**Provided passage:**

The real worry concerning the China Evergrande default drama is the inevitable where-there’s-smoke-there’s-fire paranoia that accompanies debt stumbles.

The most worrisome such blaze, say analysts at Goldman Sachs, is surging local government debt levels that President Xi Jinping’s men have done their best to hide. The default troubles at the globe’s most indebted property development seem like small embers compared to the $8.2 trillion worth of local government financing vehicles outstanding.

And that’s just the LGFVs we know of. The data that Goldman’s Maggie Wei highlights is as of the end of 2020. Clearly, the tally is higher now—perhaps markedly. Ten months ago, these shadowy investment schemes had reached 53 trillion yuan, up from 16 trillion yuan, or $2.47 trillion, in 2013. They now amount to roughly 52% of China’s gross domestic product, topping the official amount of outstanding government debt.

In other words, as scary at the $300 billion Evergrande story might be, Xi’s government has much bigger problems on its hands. The most acute: keeping GDP this year from falling too far below the 6% Beijing hoped to produce without adding to the nation’s bubble troubles.

The forces behind local governments sitting on financing-vehicle debt worth twice the size of Germany’s GDP date back to 2008. Even before the Lehman Brothers crisis, Communist Party dynamics encouraged municipal borrowing binges. The way local officials got attention in Beijing—and rose to national prominence—was producing above-average GDP rates.

**Data records:**
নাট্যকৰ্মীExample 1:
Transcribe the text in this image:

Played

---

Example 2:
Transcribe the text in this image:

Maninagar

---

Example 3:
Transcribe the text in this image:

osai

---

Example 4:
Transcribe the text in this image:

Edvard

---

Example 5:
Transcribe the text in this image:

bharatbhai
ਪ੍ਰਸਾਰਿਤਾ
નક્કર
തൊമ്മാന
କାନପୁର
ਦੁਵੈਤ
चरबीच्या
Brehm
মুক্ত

--

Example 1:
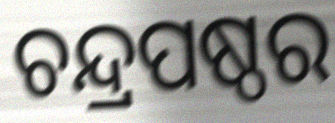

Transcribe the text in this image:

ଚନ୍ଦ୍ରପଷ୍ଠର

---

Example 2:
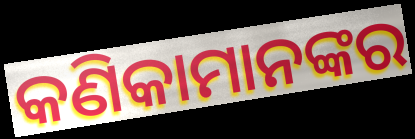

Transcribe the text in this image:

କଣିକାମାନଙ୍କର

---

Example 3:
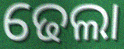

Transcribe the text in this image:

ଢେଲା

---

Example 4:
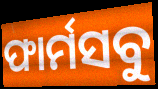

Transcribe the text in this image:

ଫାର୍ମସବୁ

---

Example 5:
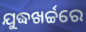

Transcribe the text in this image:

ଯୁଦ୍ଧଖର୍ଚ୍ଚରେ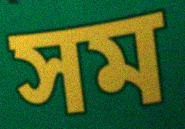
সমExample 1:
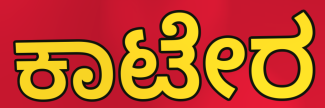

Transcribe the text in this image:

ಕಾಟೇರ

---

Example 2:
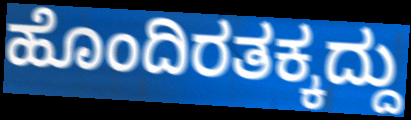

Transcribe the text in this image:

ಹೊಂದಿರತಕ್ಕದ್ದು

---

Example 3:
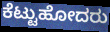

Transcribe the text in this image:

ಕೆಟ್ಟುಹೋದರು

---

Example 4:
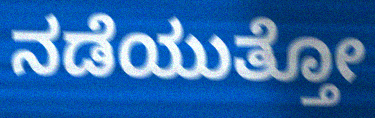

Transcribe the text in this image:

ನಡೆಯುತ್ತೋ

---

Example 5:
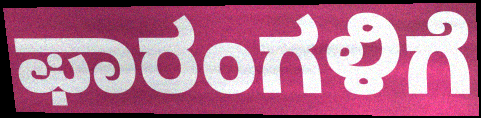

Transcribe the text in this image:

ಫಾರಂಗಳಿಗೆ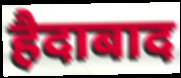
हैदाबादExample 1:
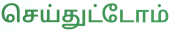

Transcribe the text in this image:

**Problem:**
Reproduce the passage on China's local government debt in full, word for word. The material above is separate from the passage on China's local government debt.

**Result below:**
The real worry concerning the China Evergrande default drama is the inevitable where-there’s-smoke-there’s-fire paranoia that accompanies debt stumbles.

The most worrisome such blaze, say analysts at Goldman Sachs, is surging local government debt levels that President Xi Jinping’s men have done their best to hide. The default troubles at the globe’s most indebted property development seem like small embers compared to the $8.2 trillion worth of local government financing vehicles outstanding.

And that’s just the LGFVs we know of. The data that Goldman’s Maggie Wei highlights is as of the end of 2020. Clearly, the tally is higher now—perhaps markedly. Ten months ago, these shadowy investment schemes had reached 53 trillion yuan, up from 16 trillion yuan, or $2.47 trillion, in 2013. They now amount to roughly 52% of China’s gross domestic product, topping the official amount of outstanding government debt.

In other words, as scary at the $300 billion Evergrande story might be, Xi’s government has much bigger problems on its hands. The most acute: keeping GDP this year from falling too far below the 6% Beijing hoped to produce without adding to the nation’s bubble troubles.

The forces behind local governments sitting on financing-vehicle debt worth twice the size of Germany’s GDP date back to 2008. Even before the Lehman Brothers crisis, Communist Party dynamics encouraged municipal borrowing binges. The way local officials got attention in Beijing—and rose to national prominence—was producing above-average GDP rates.